I’ve had a lot of thoughts swirling around in my head since the Brexit result was announced last Friday morning. Beyond a few sardonic comments expressing general dismay, I refrained from posting anything more substantial until I’d had a chance to think things through a bit. I wanted to let the initial shock and anger subside before committing anything to a public forum.
As per the 3rd point in the excellent comment written by Nicholas Barrett in the FT, it’s the notion of a ‘post-factual democracy’ that really chills me. Democracy is frequently described by political wags as the least bad form of governance. But to function properly, it needs an informed, engaged electorate.
However this process becomes polluted when misinformation is allowed to be perpetuated unchecked. The collected works of certain newspaper salespeople have dripped a steady diet of poison into the information system, masquerading as news and helpful discourse, and very little is done to prevent this. On the rare occasions they actually get caught in a genuine factual error, misrepresentation or lie, the apology is usually placed somewhere nicely unobtrusive. (Seriously, if nothing else comes of this, can’t we at least require the correction to have the same prominence as the original statement, and not get buried in the middle pages?!)

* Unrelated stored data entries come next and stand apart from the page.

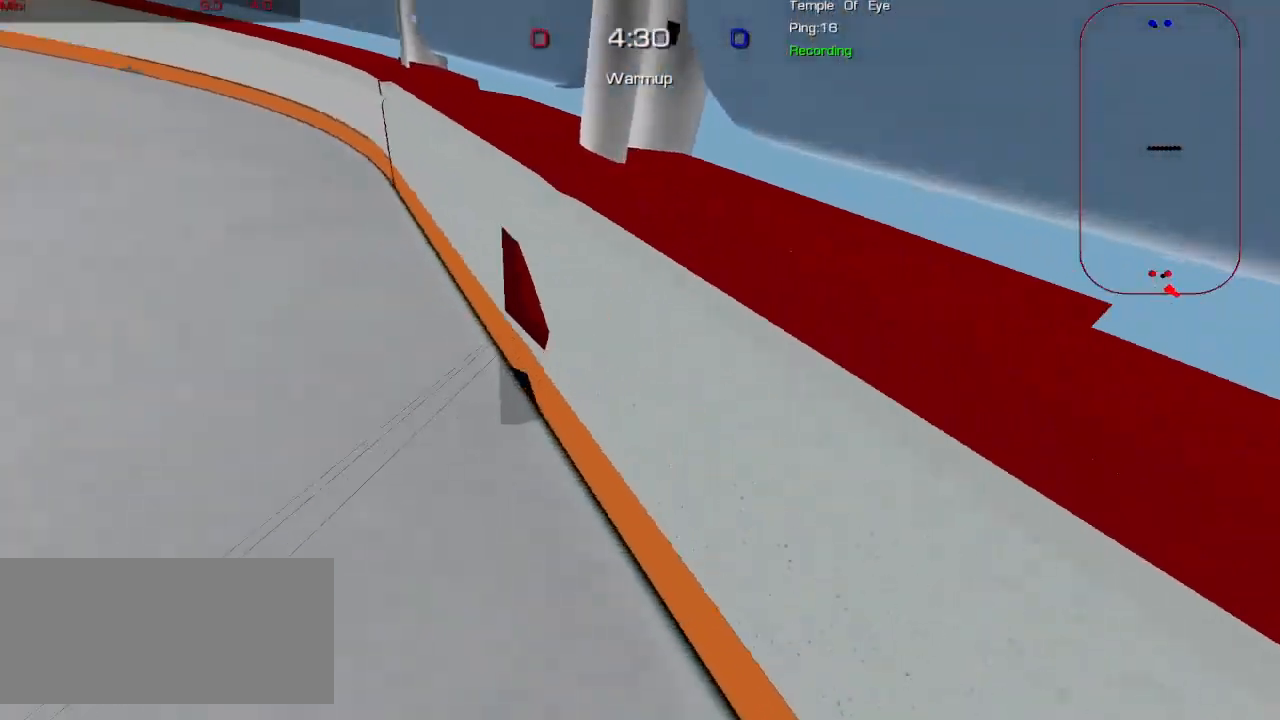
{"keys": ["w"], "mouse": [], "events": [[100, "a", "up"]]}
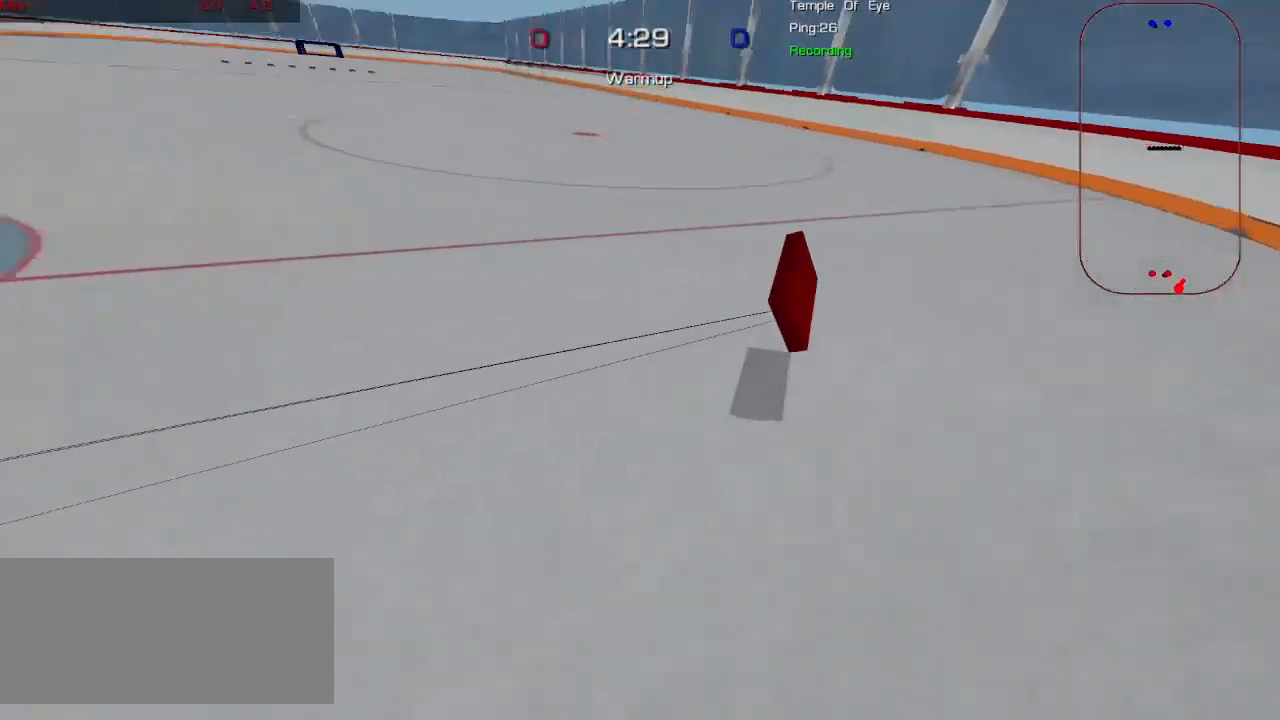
{"keys": ["w"], "mouse": [], "events": [[100, "a", "down"], [183, "a", "up"]]}
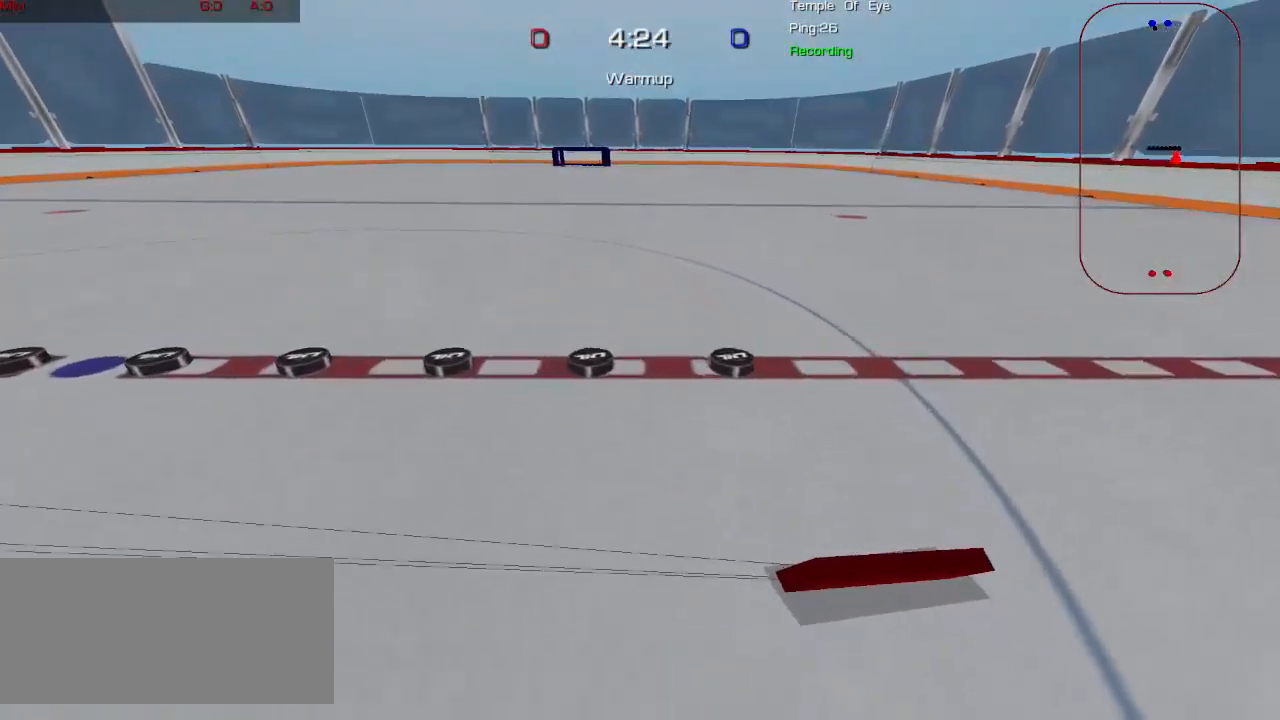
{"keys": ["w"], "mouse": []}
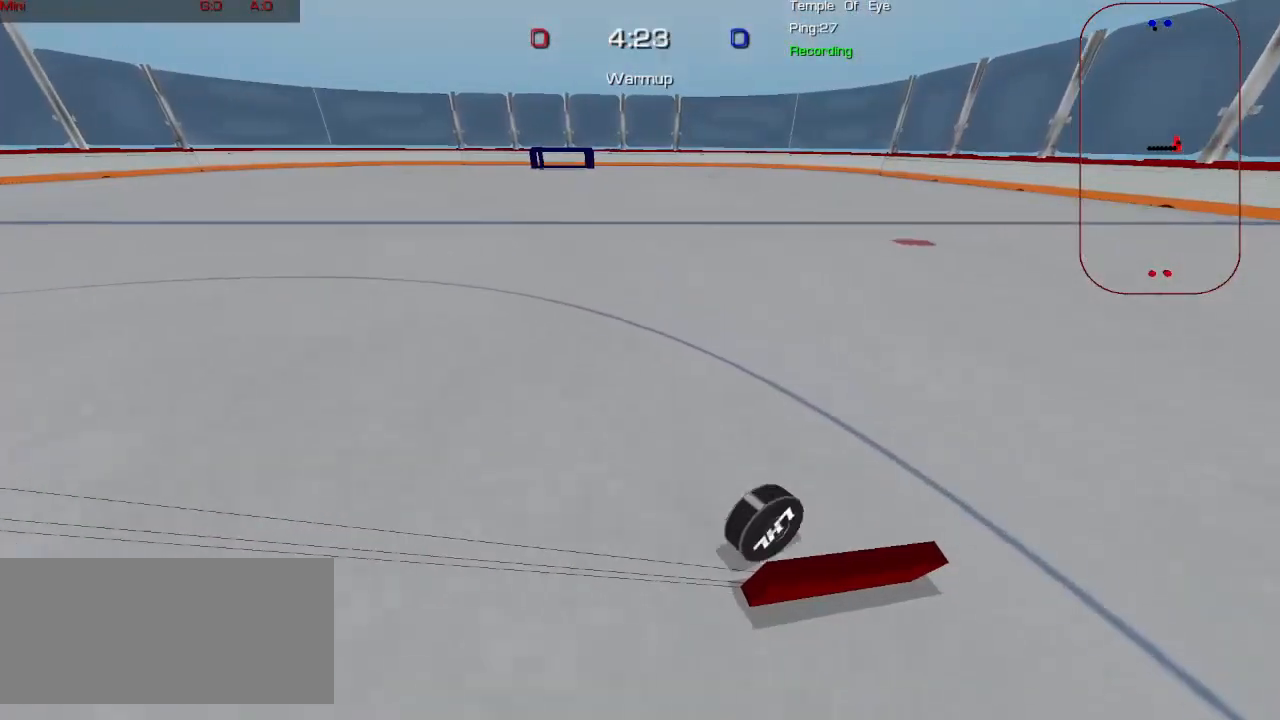
{"keys": ["w"], "mouse": [], "events": [[100, "a", "down"], [233, "a", "up"]]}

Then there are the ‘promises’ made by politicians and campaign workers themselves. It’s almost comical how little genuine recourse there is when someone says something untrue as part of a bid to get them (or their idea) elected.
In the immediate aftermath of the referendum there was some coverage of people who admitted to voting leave but claimed to be aghast at the result. There was, predictably, an outpouring of amazed horror from some remain supporters at this. How can people be so callous, foolish and stupid they wondered? And in response came the vitriol and disgust from the leavers. The metropolitan elite, patronising the working classes and rubbing their very disenfranchisement in their faces.
For me, one of the saddest aspects about this is that the post-factual democracy made this clash almost inevitable. If you tell someone they are being lied to, you are accused of condescension. If you try to stop the lies at their source that’s an attack on free speech. If you attempt to counter with your own information it’s propaganda.
I don’t know how to participate in a dialogue where this is the case. I don’t know how to engage in a discussion where neither logic nor truth has a place, but where pointing out their absence makes you the out-of-touch arsehole.
I don’t have a good solution to this. All I know is that if we want to recover a democracy where information and expertise are valued commodities we need to engage with people. The people that Gove claimed were ‘sick of experts’. And we need to do it in such a way so as not to patronise or belittle them. Because I really don’t see this getting better any other way.